Saved data entries:
== Segment start ==
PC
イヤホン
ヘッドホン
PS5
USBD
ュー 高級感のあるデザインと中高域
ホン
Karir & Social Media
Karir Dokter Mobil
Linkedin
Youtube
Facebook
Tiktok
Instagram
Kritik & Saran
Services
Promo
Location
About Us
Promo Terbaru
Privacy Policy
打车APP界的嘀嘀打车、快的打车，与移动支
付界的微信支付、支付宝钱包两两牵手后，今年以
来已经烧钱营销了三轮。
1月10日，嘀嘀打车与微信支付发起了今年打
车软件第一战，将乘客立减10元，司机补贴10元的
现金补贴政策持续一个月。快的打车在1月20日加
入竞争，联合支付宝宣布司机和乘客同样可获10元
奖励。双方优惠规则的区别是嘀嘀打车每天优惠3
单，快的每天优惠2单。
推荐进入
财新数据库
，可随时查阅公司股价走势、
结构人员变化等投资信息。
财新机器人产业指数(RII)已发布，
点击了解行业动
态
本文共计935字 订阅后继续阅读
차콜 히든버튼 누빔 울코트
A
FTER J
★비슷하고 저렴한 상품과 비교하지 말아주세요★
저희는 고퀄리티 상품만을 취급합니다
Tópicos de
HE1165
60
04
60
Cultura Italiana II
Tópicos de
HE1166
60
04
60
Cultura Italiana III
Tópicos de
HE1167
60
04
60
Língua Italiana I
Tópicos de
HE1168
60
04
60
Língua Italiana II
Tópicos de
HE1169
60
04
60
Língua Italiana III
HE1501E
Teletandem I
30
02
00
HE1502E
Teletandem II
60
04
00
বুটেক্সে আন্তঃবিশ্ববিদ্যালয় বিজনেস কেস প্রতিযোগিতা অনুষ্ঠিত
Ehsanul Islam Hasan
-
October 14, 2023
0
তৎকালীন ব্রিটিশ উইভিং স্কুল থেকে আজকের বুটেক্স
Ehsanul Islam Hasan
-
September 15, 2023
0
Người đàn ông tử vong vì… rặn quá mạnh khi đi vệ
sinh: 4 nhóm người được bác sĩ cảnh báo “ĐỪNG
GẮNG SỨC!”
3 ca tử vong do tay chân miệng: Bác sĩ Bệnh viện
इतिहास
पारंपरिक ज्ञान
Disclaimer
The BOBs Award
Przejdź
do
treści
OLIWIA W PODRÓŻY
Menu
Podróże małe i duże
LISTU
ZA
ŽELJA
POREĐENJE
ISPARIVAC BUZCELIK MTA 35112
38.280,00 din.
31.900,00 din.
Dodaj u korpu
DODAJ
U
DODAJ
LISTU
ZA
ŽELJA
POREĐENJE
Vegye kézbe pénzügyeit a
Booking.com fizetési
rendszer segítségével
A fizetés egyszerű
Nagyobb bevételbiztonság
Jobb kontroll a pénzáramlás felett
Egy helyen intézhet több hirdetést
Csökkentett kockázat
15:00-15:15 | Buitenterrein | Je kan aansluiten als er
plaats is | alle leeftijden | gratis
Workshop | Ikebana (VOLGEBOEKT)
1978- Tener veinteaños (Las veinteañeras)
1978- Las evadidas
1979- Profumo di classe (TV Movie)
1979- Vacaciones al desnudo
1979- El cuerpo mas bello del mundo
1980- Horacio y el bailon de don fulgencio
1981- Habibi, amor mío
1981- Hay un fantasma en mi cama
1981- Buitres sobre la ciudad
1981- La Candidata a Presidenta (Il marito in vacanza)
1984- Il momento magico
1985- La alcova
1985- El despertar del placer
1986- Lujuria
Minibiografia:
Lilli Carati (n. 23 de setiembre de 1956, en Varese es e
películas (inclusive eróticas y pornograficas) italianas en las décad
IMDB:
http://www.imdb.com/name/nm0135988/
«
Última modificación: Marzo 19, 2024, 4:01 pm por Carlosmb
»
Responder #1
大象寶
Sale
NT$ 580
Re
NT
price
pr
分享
== Segment end ==
* _Assignment_
Your answer should be the full set of records, printed exactly.

* _Solution for this exercise_
PC
イヤホン
ヘッドホン
PS5
USBD
ュー 高級感のあるデザインと中高域
ホン
Karir & Social Media
Karir Dokter Mobil
Linkedin
Youtube
Facebook
Tiktok
Instagram
Kritik & Saran
Services
Promo
Location
About Us
Promo Terbaru
Privacy Policy
打车APP界的嘀嘀打车、快的打车，与移动支
付界的微信支付、支付宝钱包两两牵手后，今年以
来已经烧钱营销了三轮。
1月10日，嘀嘀打车与微信支付发起了今年打
车软件第一战，将乘客立减10元，司机补贴10元的
现金补贴政策持续一个月。快的打车在1月20日加
入竞争，联合支付宝宣布司机和乘客同样可获10元
奖励。双方优惠规则的区别是嘀嘀打车每天优惠3
单，快的每天优惠2单。
推荐进入
财新数据库
，可随时查阅公司股价走势、
结构人员变化等投资信息。
财新机器人产业指数(RII)已发布，
点击了解行业动
态
本文共计935字 订阅后继续阅读
차콜 히든버튼 누빔 울코트
A
FTER J
★비슷하고 저렴한 상품과 비교하지 말아주세요★
저희는 고퀄리티 상품만을 취급합니다
Tópicos de
HE1165
60
04
60
Cultura Italiana II
Tópicos de
HE1166
60
04
60
Cultura Italiana III
Tópicos de
HE1167
60
04
60
Língua Italiana I
Tópicos de
HE1168
60
04
60
Língua Italiana II
Tópicos de
HE1169
60
04
60
Língua Italiana III
HE1501E
Teletandem I
30
02
00
HE1502E
Teletandem II
60
04
00
বুটেক্সে আন্তঃবিশ্ববিদ্যালয় বিজনেস কেস প্রতিযোগিতা অনুষ্ঠিত
Ehsanul Islam Hasan
-
October 14, 2023
0
তৎকালীন ব্রিটিশ উইভিং স্কুল থেকে আজকের বুটেক্স
Ehsanul Islam Hasan
-
September 15, 2023
0
Người đàn ông tử vong vì… rặn quá mạnh khi đi vệ
sinh: 4 nhóm người được bác sĩ cảnh báo “ĐỪNG
GẮNG SỨC!”
3 ca tử vong do tay chân miệng: Bác sĩ Bệnh viện
इतिहास
पारंपरिक ज्ञान
Disclaimer
The BOBs Award
Przejdź
do
treści
OLIWIA W PODRÓŻY
Menu
Podróże małe i duże
LISTU
ZA
ŽELJA
POREĐENJE
ISPARIVAC BUZCELIK MTA 35112
38.280,00 din.
31.900,00 din.
Dodaj u korpu
DODAJ
U
DODAJ
LISTU
ZA
ŽELJA
POREĐENJE
Vegye kézbe pénzügyeit a
Booking.com fizetési
rendszer segítségével
A fizetés egyszerű
Nagyobb bevételbiztonság
Jobb kontroll a pénzáramlás felett
Egy helyen intézhet több hirdetést
Csökkentett kockázat
15:00-15:15 | Buitenterrein | Je kan aansluiten als er
plaats is | alle leeftijden | gratis
Workshop | Ikebana (VOLGEBOEKT)
1978- Tener veinteaños (Las veinteañeras)
1978- Las evadidas
1979- Profumo di classe (TV Movie)
1979- Vacaciones al desnudo
1979- El cuerpo mas bello del mundo
1980- Horacio y el bailon de don fulgencio
1981- Habibi, amor mío
1981- Hay un fantasma en mi cama
1981- Buitres sobre la ciudad
1981- La Candidata a Presidenta (Il marito in vacanza)
1984- Il momento magico
1985- La alcova
1985- El despertar del placer
1986- Lujuria
Minibiografia:
Lilli Carati (n. 23 de setiembre de 1956, en Varese es e
películas (inclusive eróticas y pornograficas) italianas en las décad
IMDB:
http://www.imdb.com/name/nm0135988/
«
Última modificación: Marzo 19, 2024, 4:01 pm por Carlosmb
»
Responder #1
大象寶
Sale
NT$ 580
Re
NT
price
pr
分享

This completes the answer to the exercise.